*WHAT TO PRODUCE*:
Print the data verbatim. Leave every image out.

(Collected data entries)
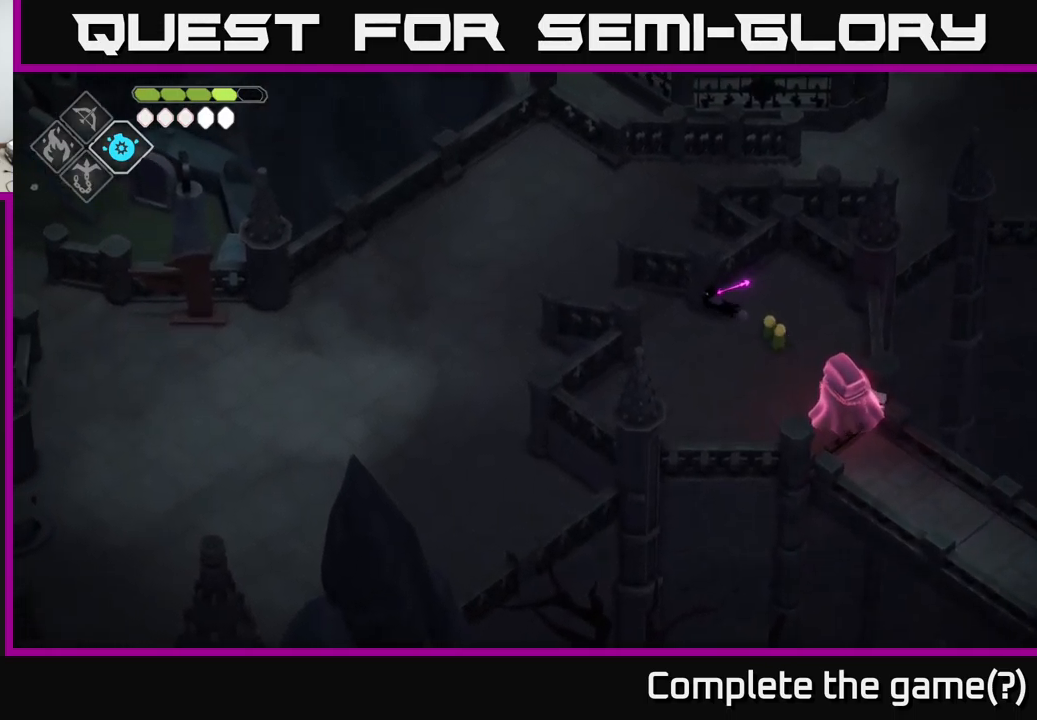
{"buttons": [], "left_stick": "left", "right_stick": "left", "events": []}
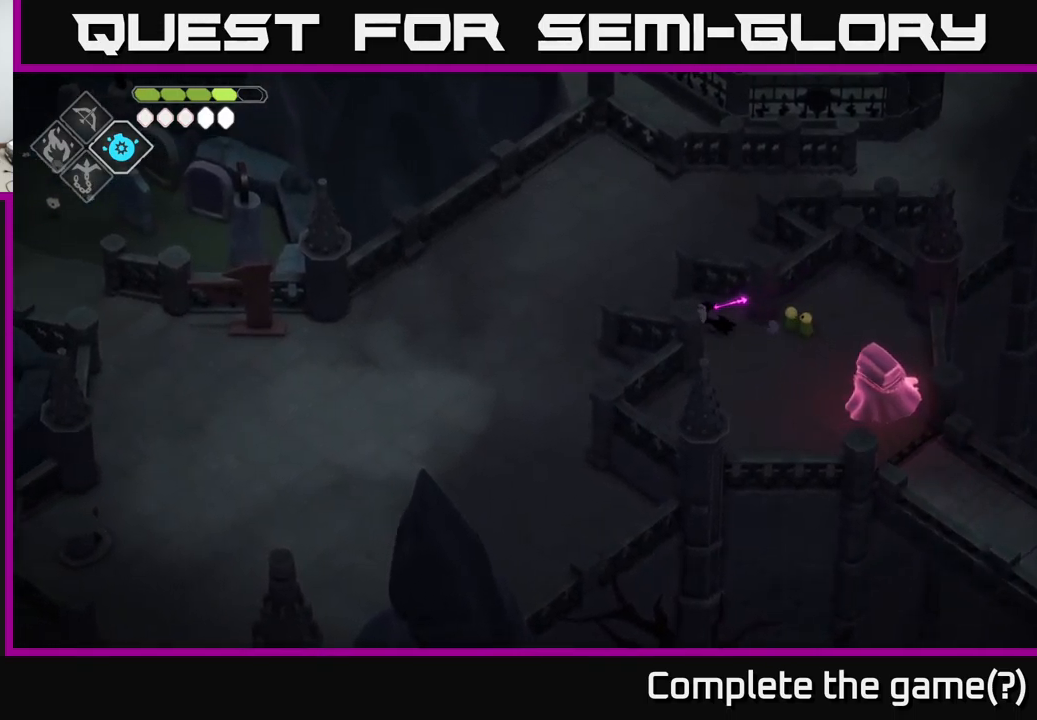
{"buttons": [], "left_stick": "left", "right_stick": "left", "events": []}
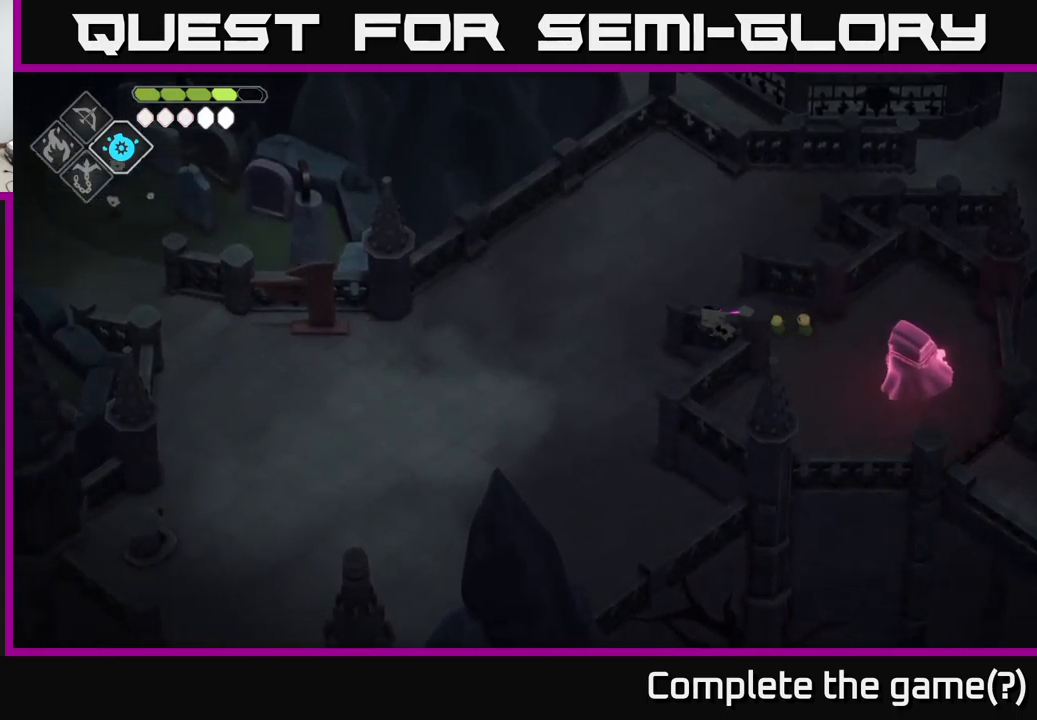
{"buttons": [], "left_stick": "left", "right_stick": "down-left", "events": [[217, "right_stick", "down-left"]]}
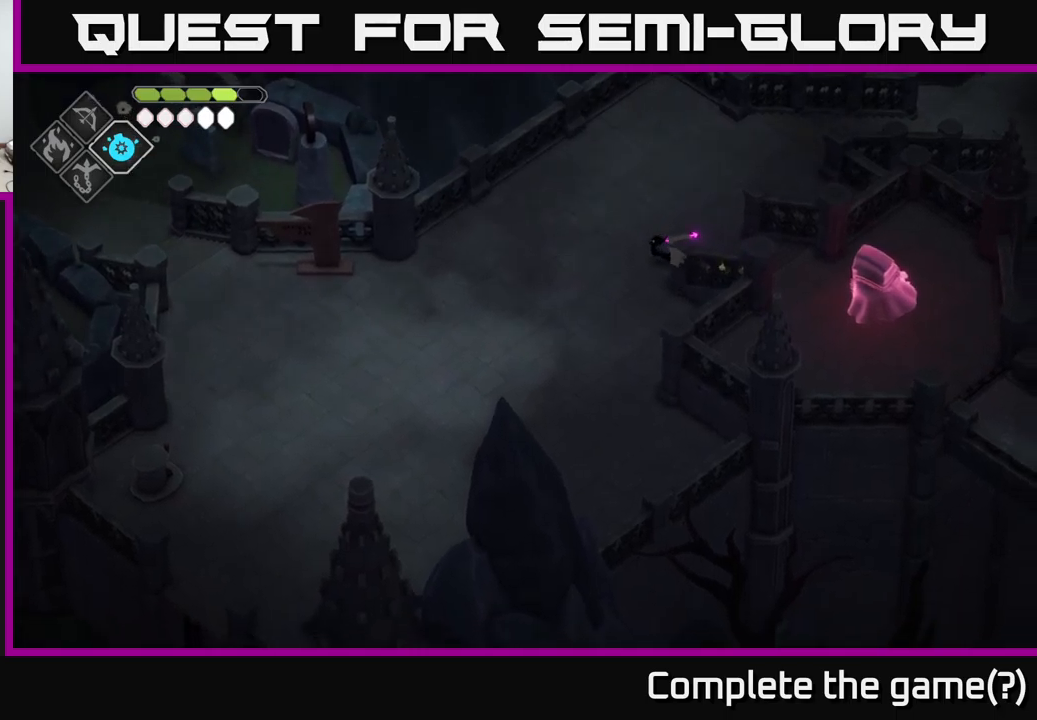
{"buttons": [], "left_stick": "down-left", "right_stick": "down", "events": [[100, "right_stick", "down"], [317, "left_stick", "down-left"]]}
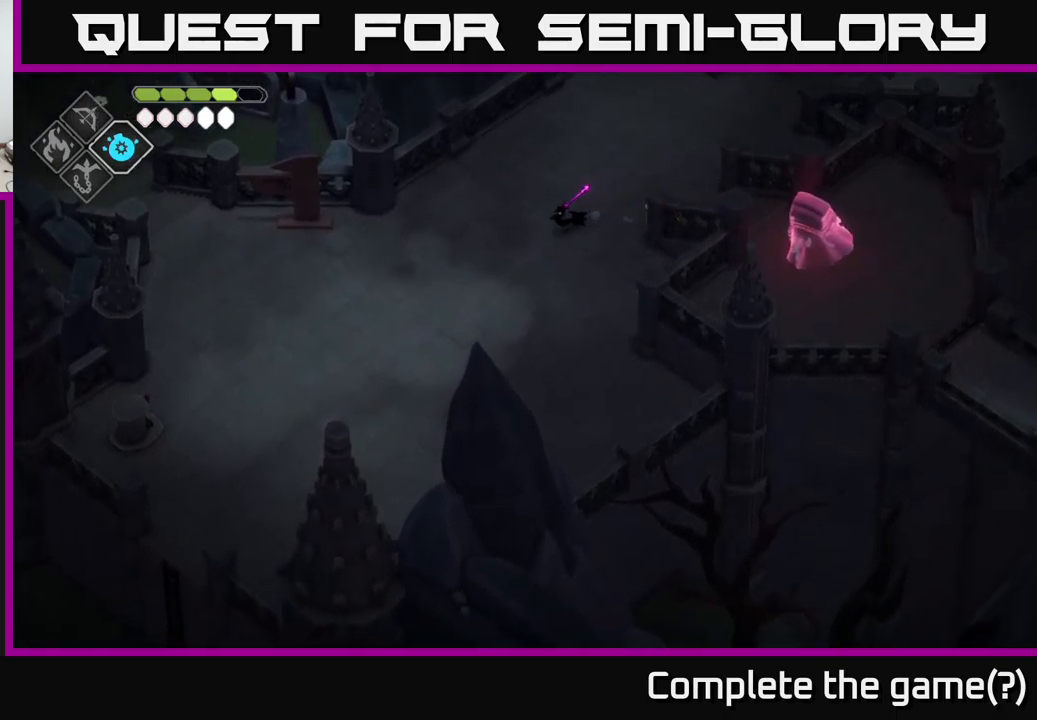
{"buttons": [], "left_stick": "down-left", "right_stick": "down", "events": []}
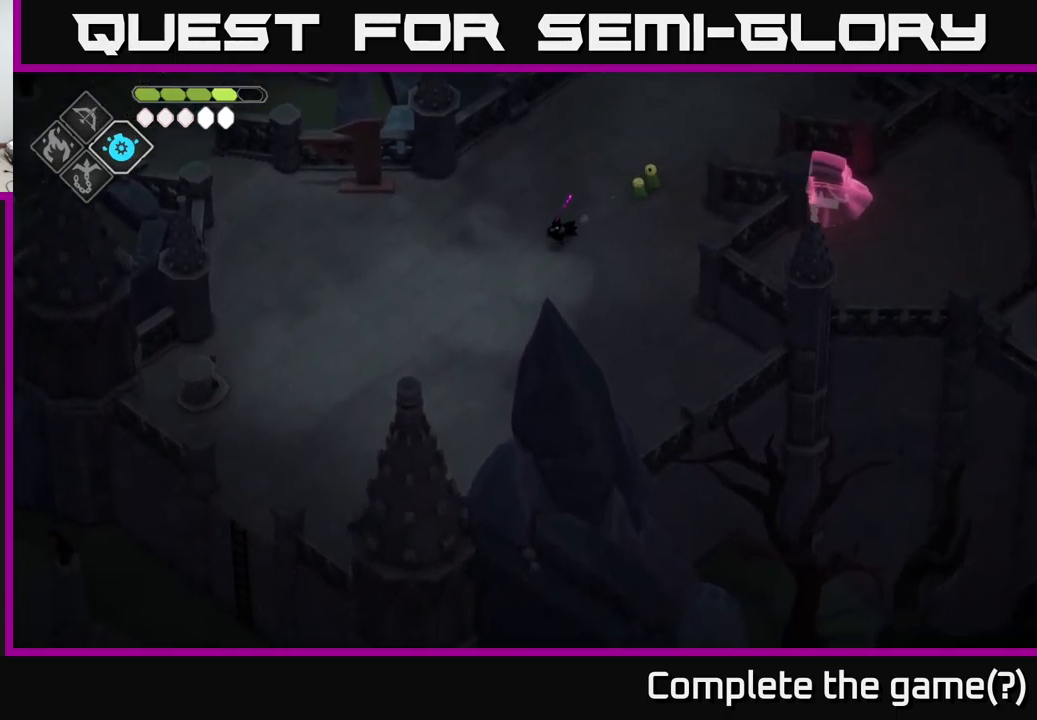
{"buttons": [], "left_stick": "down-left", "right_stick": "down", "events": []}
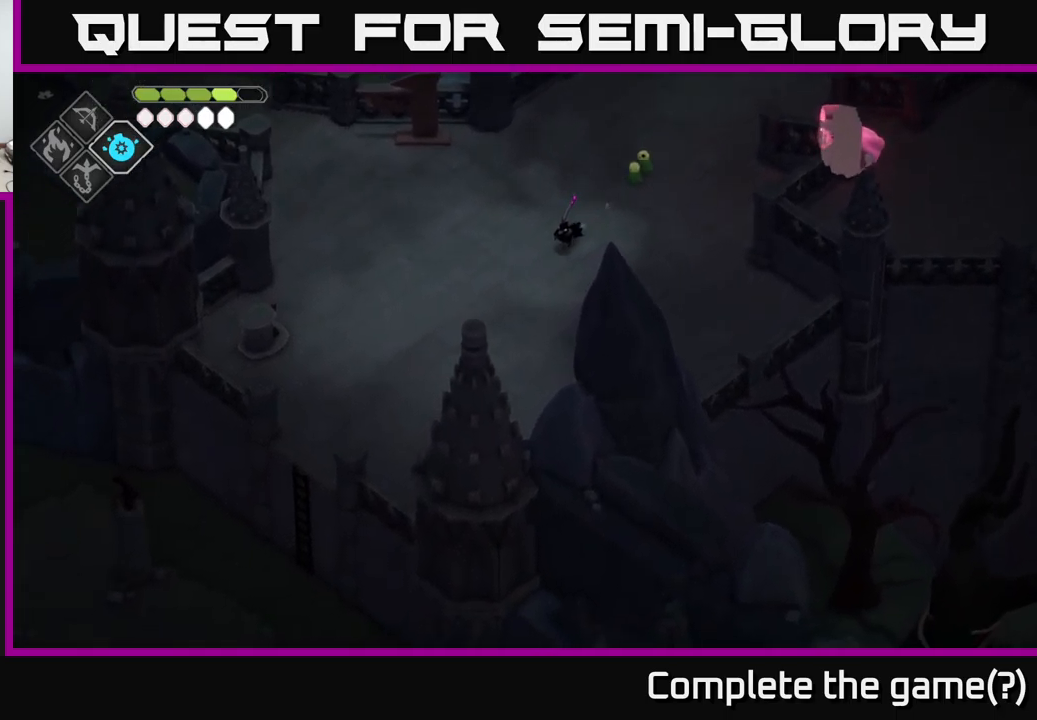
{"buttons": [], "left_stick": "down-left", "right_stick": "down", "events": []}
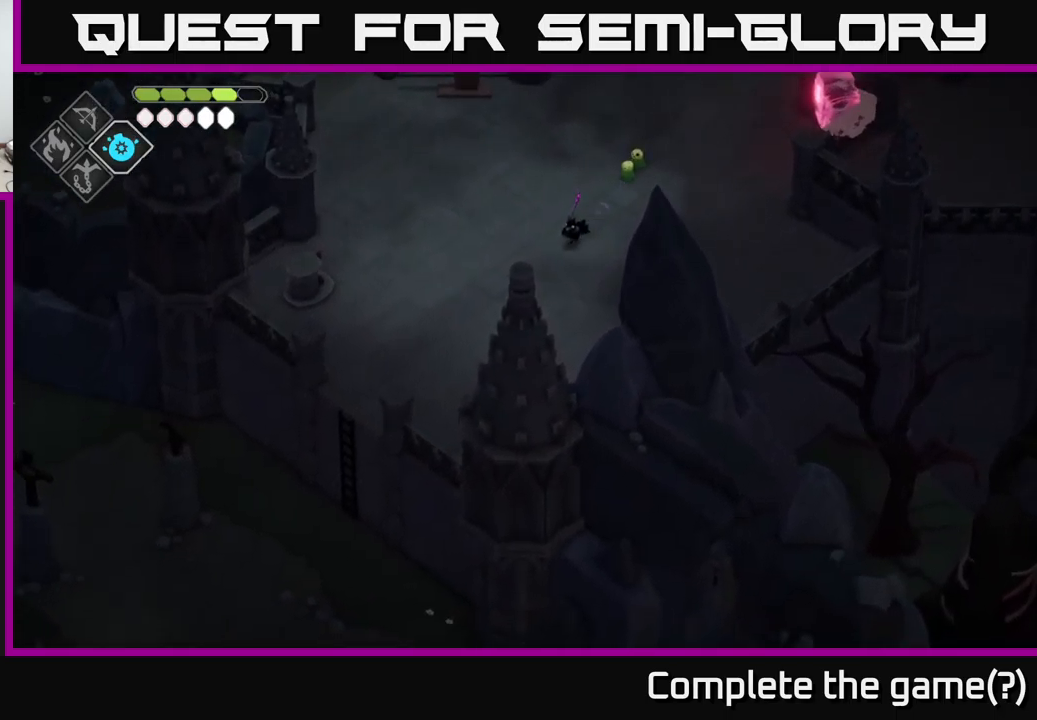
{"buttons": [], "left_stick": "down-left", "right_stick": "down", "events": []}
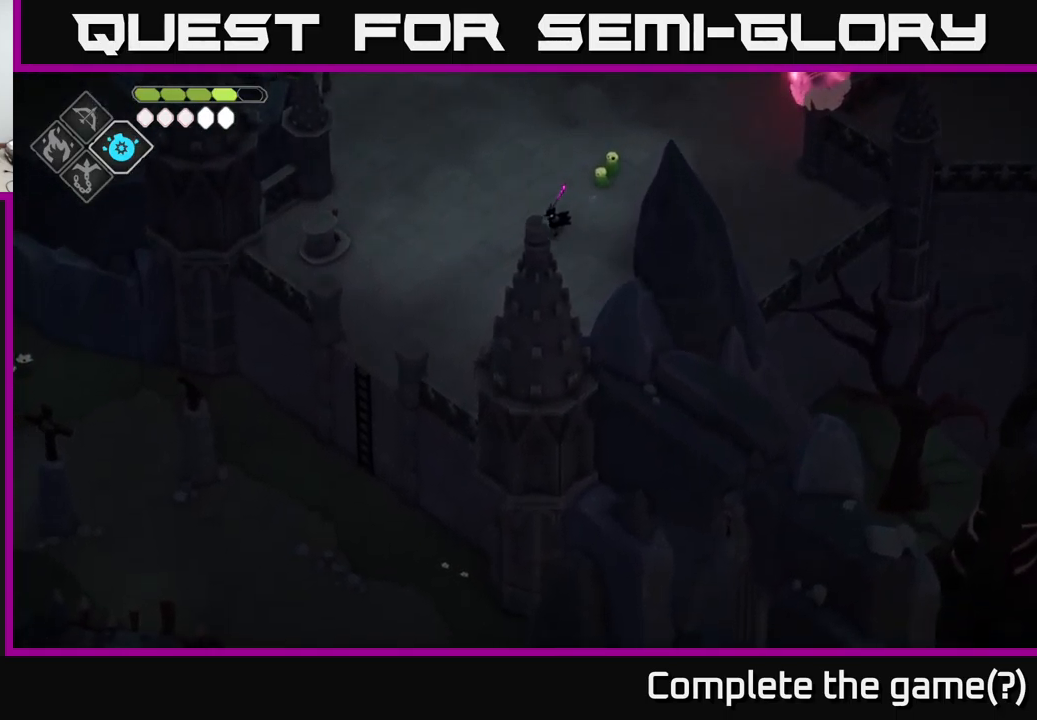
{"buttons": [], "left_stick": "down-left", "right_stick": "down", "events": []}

*WORKED SOLUTION*:
{"buttons": [], "left_stick": "left", "right_stick": "left", "events": []}
{"buttons": [], "left_stick": "left", "right_stick": "left", "events": []}
{"buttons": [], "left_stick": "left", "right_stick": "down-left", "events": [[217, "right_stick", "down-left"]]}
{"buttons": [], "left_stick": "down-left", "right_stick": "down", "events": [[100, "right_stick", "down"], [317, "left_stick", "down-left"]]}
{"buttons": [], "left_stick": "down-left", "right_stick": "down", "events": []}
{"buttons": [], "left_stick": "down-left", "right_stick": "down", "events": []}
{"buttons": [], "left_stick": "down-left", "right_stick": "down", "events": []}
{"buttons": [], "left_stick": "down-left", "right_stick": "down", "events": []}
{"buttons": [], "left_stick": "down-left", "right_stick": "down", "events": []}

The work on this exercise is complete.